Bienvenue au tout premier inventaire mondial (GST). La CCNUCC décrit cet exercice quinquennal comme « un moment pour examiner longuement et sérieusement l’état de notre planète et tracer une meilleure voie pour l’avenir ». Alors que la première moitié de cette mission a nécessité deux ans de traitement et de débat sur des milliers de documents, c’est la seconde moitié qui s’annonce actuellement comme un défi beaucoup plus difficile.
C’est parce qu’il y a tellement d’enjeux. La TPS déterminera les futures actions climatiques et façonnera les plans climatiques quinquennaux de chaque pays – ou contributions déterminées au niveau national (NDC) – dont le prochain cycle est dû en 2025. En tant que tel, les pays sont déterminés à garantir cette approche globale et définitive. Le nouveau texte reflète leurs besoins et leurs priorités – depuis les combustibles fossiles, l’adaptation, les pertes et dommages, jusqu’aux écosystèmes, la tarification du carbone, le commerce, la responsabilité historique, la finance, les droits de l’homme et tout le reste.

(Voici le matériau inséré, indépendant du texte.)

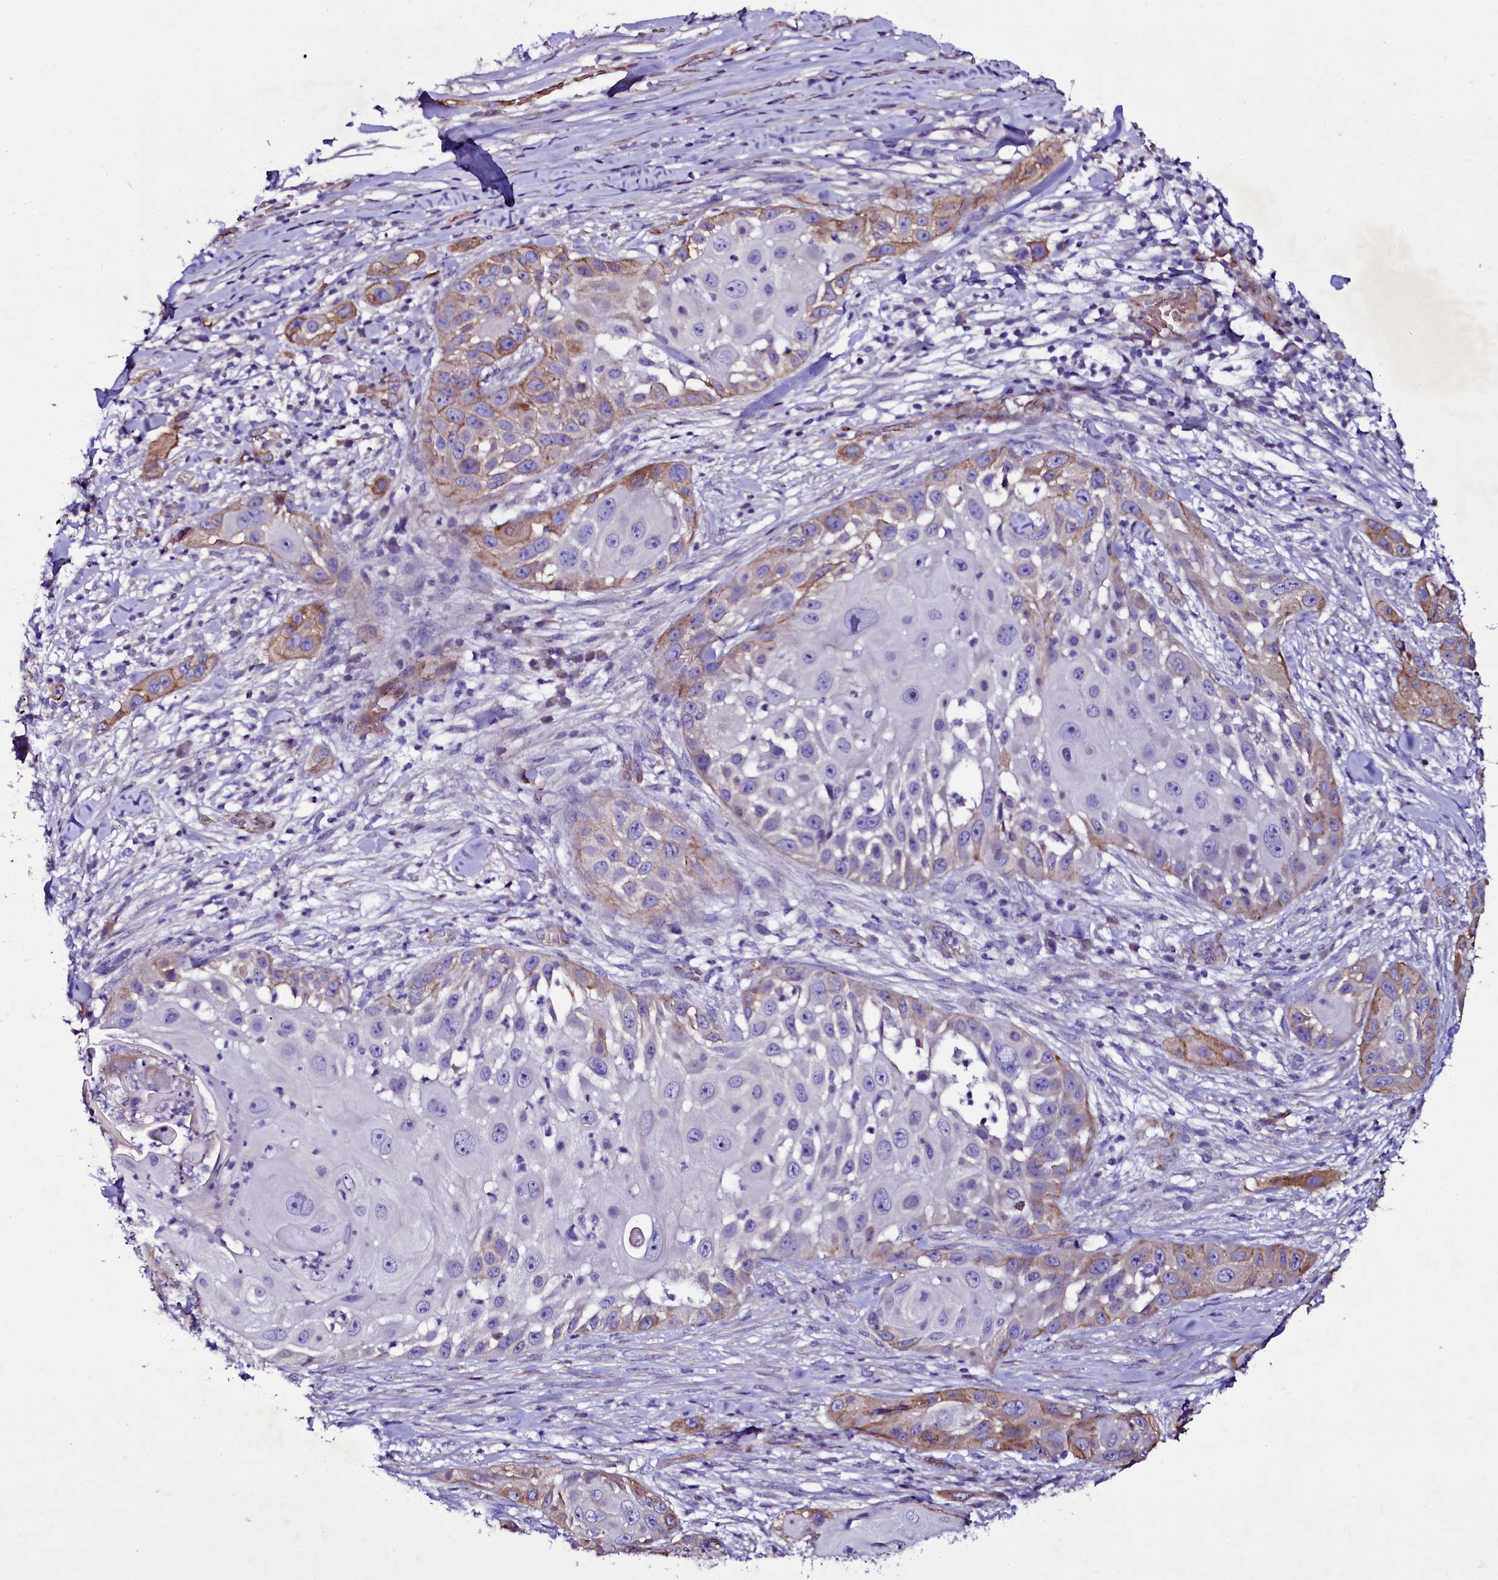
{"staining": {"intensity": "moderate", "quantity": "<25%", "location": "cytoplasmic/membranous"}, "tissue": "skin cancer", "cell_type": "Tumor cells", "image_type": "cancer", "snomed": [{"axis": "morphology", "description": "Squamous cell carcinoma, NOS"}, {"axis": "topography", "description": "Skin"}], "caption": "Skin squamous cell carcinoma tissue shows moderate cytoplasmic/membranous staining in approximately <25% of tumor cells, visualized by immunohistochemistry.", "gene": "MEX3C", "patient": {"sex": "female", "age": 44}}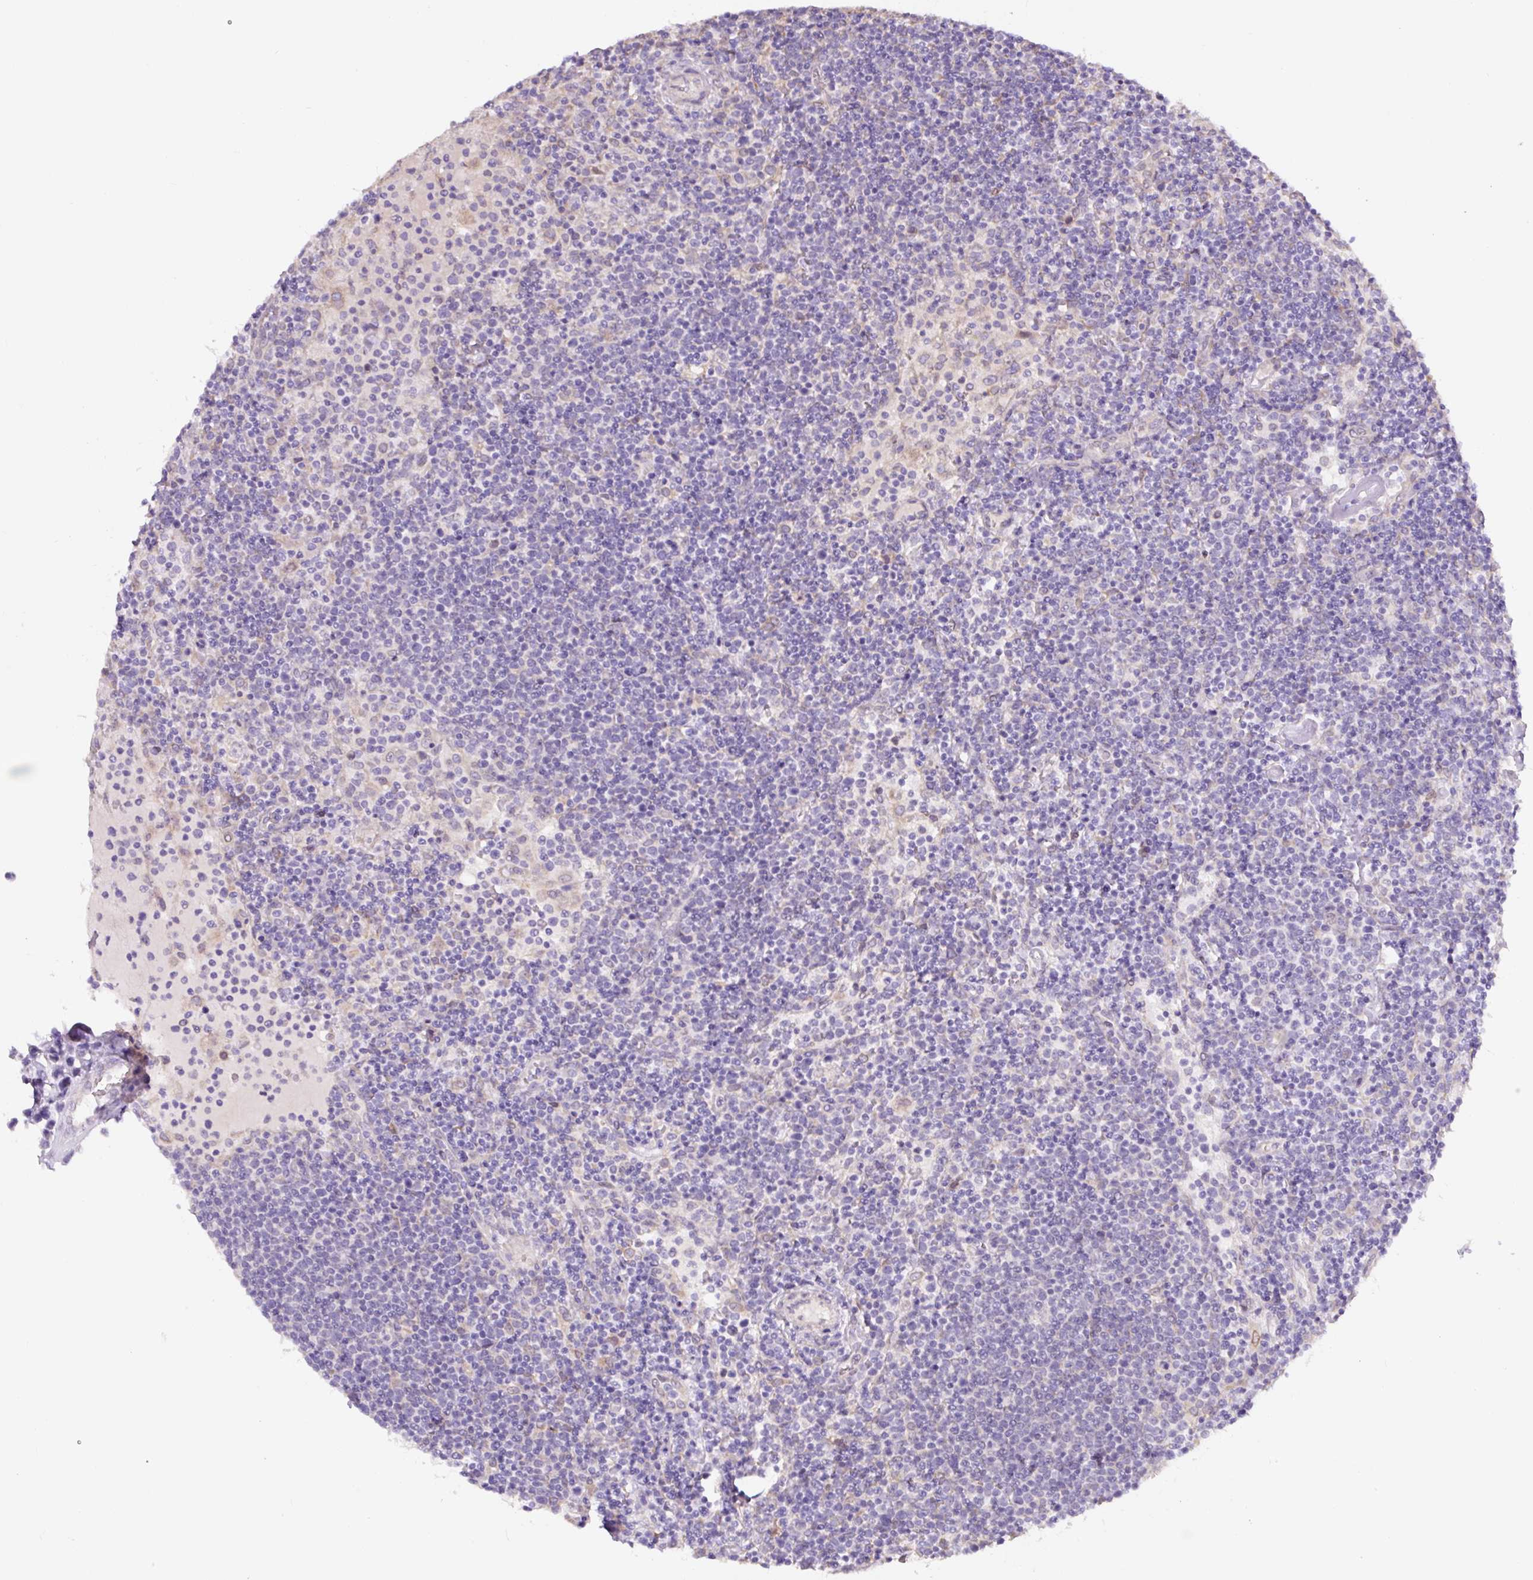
{"staining": {"intensity": "negative", "quantity": "none", "location": "none"}, "tissue": "lymphoma", "cell_type": "Tumor cells", "image_type": "cancer", "snomed": [{"axis": "morphology", "description": "Malignant lymphoma, non-Hodgkin's type, High grade"}, {"axis": "topography", "description": "Lymph node"}], "caption": "Malignant lymphoma, non-Hodgkin's type (high-grade) was stained to show a protein in brown. There is no significant staining in tumor cells.", "gene": "ASRGL1", "patient": {"sex": "male", "age": 61}}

La dernière version, publiée tôt lors du Jour 6, fait référence à tout cela et bien plus encore. Mais à ce stade, rien n’est convenu – du moins pas sur les questions les plus controversées et les plus importantes. À de nombreux endroits, le projet de texte contient différentes options. Dans plusieurs clés lieux, le document de travail comprend désormais une déclaration d’intention audacieuse que les pays en développement soutiendraient sans réserve comme option 1 et « aucun texte » comme option 2. Pour de nombreux pays africains, les scénarios du meilleur et du pire coexistent désormais. -côté dans le même document. La lutte dans la seconde moitié de la COP28 sera réelle, longue et capitale d’une manière ou d’une autre.